As mentioned above, you able to create your own standard implementation to parse and format memory sizes as you want. You need to create a class which implements \gugglegum\MemorySize\Standards\StandardInterface which defines following methods:

    /**
     * Resolves unit of measure into multiplier. Return FALSE if unable to resolve. This method is used only in the Parser.
     *
     * @param string        $unit
     * @return float|int|false
     */
    public function unitToMultiplier(string $unit);

    /**
     * Returns associative array of measurement units where keys are units and values are multipliers corresponding to
     * the units. For example: [ 'B' => 1, 'KiB' => 1024, 'MiB' => 1048576, ... ] This method is used only in the Formatter,
     * only these measurement units will be used in formatted memory size.
     *
     * @return array
     */
    public function getByteUnitMultipliers(): array;

Say you need a standard that defines memory size record in bits, Kbits and Mbits.

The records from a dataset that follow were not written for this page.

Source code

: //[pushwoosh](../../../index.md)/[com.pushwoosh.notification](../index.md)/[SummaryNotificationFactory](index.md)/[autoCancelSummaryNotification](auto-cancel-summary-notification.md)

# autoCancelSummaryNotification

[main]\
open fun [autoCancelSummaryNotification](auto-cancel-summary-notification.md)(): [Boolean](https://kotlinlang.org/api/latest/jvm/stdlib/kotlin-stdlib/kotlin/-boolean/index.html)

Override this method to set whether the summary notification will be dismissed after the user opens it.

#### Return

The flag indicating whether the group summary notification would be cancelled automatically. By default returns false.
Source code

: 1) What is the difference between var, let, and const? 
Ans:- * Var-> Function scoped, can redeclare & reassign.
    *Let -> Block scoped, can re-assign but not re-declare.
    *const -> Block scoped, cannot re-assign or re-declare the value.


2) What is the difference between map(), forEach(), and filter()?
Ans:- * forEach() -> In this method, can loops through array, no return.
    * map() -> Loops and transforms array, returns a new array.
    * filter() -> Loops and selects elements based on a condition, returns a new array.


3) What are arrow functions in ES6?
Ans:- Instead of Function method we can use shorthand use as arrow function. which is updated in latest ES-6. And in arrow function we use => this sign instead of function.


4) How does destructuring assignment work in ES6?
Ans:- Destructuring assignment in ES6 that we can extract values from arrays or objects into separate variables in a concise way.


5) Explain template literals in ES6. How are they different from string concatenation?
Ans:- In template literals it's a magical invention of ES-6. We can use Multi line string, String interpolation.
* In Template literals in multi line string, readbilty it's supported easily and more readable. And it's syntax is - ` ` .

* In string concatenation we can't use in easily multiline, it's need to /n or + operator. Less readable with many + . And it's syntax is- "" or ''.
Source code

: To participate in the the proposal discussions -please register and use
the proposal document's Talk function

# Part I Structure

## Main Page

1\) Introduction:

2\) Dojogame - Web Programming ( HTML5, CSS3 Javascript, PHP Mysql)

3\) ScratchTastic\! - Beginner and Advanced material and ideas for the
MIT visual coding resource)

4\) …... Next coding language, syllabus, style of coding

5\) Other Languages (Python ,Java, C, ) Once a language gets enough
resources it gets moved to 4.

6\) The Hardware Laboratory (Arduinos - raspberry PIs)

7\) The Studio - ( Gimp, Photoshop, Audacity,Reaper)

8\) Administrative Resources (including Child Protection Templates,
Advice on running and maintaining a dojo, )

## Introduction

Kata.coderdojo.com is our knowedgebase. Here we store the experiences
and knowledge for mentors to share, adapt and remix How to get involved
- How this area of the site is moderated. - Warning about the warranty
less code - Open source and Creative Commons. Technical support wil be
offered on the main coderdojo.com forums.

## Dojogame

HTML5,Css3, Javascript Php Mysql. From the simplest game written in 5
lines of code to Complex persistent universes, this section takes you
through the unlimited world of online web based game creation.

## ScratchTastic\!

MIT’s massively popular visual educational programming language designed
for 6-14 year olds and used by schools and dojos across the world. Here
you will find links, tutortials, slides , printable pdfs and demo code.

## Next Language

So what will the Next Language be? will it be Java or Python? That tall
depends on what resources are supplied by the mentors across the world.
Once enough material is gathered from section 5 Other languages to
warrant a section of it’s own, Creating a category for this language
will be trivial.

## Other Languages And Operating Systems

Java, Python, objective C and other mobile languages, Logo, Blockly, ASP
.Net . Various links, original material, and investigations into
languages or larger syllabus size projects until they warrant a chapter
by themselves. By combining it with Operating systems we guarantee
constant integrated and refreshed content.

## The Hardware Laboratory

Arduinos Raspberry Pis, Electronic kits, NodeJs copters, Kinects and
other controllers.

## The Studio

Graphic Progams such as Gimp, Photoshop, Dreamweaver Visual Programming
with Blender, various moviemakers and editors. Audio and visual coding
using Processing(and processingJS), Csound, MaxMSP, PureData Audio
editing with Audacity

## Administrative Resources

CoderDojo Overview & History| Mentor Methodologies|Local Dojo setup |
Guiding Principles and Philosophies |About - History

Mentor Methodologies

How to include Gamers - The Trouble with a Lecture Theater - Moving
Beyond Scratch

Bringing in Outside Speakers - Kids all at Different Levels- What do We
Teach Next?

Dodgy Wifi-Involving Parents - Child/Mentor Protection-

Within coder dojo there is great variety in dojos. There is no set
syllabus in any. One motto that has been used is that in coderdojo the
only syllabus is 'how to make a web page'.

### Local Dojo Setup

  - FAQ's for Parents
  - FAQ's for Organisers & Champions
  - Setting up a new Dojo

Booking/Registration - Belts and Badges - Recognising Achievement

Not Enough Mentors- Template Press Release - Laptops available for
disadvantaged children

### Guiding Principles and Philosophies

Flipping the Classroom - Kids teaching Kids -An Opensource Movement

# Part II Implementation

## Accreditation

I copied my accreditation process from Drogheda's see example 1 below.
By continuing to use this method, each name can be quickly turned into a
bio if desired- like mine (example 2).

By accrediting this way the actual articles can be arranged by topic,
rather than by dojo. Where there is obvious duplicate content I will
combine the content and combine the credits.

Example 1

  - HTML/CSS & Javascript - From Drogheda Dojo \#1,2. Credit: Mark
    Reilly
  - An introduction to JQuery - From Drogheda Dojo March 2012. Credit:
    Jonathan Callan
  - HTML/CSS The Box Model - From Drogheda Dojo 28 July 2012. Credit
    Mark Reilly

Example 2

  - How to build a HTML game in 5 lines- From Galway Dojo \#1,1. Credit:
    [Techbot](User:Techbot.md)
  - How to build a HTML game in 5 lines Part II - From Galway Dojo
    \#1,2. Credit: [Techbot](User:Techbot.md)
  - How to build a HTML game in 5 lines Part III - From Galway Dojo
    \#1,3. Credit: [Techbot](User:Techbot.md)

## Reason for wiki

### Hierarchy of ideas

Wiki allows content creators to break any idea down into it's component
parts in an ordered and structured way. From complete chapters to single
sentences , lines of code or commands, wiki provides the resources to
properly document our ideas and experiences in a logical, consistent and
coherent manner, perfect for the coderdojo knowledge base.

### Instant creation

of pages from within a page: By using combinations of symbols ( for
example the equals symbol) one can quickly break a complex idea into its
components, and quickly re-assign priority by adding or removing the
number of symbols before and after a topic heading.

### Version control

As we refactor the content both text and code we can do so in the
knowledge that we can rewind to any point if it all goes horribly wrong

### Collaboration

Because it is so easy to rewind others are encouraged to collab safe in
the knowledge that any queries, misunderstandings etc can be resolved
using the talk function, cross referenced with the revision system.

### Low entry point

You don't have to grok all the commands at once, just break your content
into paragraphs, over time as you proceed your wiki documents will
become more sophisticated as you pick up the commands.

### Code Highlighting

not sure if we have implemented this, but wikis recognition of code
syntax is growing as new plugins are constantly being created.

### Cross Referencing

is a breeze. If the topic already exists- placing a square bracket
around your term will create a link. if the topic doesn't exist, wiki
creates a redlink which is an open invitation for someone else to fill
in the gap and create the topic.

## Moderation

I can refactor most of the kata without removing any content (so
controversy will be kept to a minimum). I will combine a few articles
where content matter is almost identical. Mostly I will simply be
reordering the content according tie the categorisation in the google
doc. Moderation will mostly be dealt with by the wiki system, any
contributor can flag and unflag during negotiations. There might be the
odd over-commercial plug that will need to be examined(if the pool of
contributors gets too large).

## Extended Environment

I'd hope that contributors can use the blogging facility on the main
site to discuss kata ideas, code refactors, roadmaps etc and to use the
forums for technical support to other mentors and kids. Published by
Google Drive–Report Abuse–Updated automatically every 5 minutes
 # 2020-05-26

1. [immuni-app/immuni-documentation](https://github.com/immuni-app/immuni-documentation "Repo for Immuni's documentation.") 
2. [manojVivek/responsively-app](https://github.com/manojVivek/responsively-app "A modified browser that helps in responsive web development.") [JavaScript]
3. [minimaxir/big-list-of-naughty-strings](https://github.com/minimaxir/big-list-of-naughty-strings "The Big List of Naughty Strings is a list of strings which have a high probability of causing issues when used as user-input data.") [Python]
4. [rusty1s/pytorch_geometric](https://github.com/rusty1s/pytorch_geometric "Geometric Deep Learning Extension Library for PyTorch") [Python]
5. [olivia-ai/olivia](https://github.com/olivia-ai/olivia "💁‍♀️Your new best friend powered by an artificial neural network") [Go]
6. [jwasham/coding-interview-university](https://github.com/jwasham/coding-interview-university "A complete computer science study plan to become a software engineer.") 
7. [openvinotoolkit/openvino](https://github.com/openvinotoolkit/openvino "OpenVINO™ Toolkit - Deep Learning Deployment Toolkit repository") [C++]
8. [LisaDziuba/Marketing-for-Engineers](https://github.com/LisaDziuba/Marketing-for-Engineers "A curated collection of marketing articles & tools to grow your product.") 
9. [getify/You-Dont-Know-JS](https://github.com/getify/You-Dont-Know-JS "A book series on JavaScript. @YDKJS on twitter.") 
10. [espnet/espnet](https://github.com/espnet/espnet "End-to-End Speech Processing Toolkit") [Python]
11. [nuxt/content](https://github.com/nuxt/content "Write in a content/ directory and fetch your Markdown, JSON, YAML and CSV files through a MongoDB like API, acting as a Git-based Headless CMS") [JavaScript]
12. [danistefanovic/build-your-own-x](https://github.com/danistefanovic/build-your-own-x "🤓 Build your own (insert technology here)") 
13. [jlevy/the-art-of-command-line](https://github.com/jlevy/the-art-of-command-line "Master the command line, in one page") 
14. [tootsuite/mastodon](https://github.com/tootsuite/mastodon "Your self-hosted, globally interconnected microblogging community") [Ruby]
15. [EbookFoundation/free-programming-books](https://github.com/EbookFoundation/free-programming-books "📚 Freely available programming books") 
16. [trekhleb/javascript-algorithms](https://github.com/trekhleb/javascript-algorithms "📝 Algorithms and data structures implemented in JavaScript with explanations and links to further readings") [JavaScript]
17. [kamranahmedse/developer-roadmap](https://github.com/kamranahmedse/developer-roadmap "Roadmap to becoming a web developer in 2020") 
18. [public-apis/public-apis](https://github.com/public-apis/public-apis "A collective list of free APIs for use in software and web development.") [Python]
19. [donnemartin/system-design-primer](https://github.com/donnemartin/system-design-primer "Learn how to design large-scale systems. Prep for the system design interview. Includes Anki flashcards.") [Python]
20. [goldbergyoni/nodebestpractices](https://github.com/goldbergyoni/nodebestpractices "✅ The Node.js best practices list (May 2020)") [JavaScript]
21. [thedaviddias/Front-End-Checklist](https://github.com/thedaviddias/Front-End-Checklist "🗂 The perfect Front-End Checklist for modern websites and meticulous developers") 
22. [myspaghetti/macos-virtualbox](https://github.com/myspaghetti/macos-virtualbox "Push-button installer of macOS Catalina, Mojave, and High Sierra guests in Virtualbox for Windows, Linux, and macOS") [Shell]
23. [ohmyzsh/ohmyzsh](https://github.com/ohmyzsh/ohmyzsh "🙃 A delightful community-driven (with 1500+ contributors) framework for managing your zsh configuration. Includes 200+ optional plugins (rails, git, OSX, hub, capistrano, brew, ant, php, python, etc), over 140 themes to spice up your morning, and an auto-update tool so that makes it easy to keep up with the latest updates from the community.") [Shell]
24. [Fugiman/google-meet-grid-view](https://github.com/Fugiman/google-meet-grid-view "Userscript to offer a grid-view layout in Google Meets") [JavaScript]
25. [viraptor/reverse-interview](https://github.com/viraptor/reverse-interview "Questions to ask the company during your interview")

It may looks like so:

<?php

require_once __DIR__ . '/vendor/autoload.php';

class BitSizeStandard implements \gugglegum\MemorySize\Standards\StandardInterface
{
    /**
     * Resolves unit of measure into multiplier (this method is used only in Parser)
     *
     * @param string        $unit
     * @return float|int|false
     */
    public function unitToMultiplier(string $unit)
    {
        switch ($unit) {
            case 'bit' :
                return 1/8;
            case 'Kbit' :
            case 'kbit' :
                return 1/8 * 1024;
            case 'Mbit' :
            case 'mbit' :
                return 1/8 * 1024 * 1024;
            default :
                return false;
        }
    }

    /**
     * Returns associative array of measurement units where keys are units and values are multipliers corresponding to
     * the units. For example: [ 'B' => 1, 'KiB' => 1024, 'MiB' => 1048576, ... ] (this method is used only in Formatter)
     *
     * @return array
     */
    public function getByteUnitMultipliers(): array
    {
        return [
            'bit' => 1/8,
            'Kbit' => 1/8 * 1024,
            'Mbit' => 1/8 * 1024 * 1024,
        ];
    }
}

$formatter = new \gugglegum\MemorySize\Formatter([
    'standard' => new BitSizeStandard(),
]);

$formattedSize = $formatter->format(1024);
echo $formattedSize, "\n";

$parser = new \gugglegum\MemorySize\Parser([
    'standards' => [
        new BitSizeStandard(),
    ],
]);

echo $parser->parse($formattedSize), "\n";

You may notice that first method resolves more measurement units than second one. It allows parser to parse multiple forms of the same measurement units.

Requirements

This package requires PHP version 7.1+.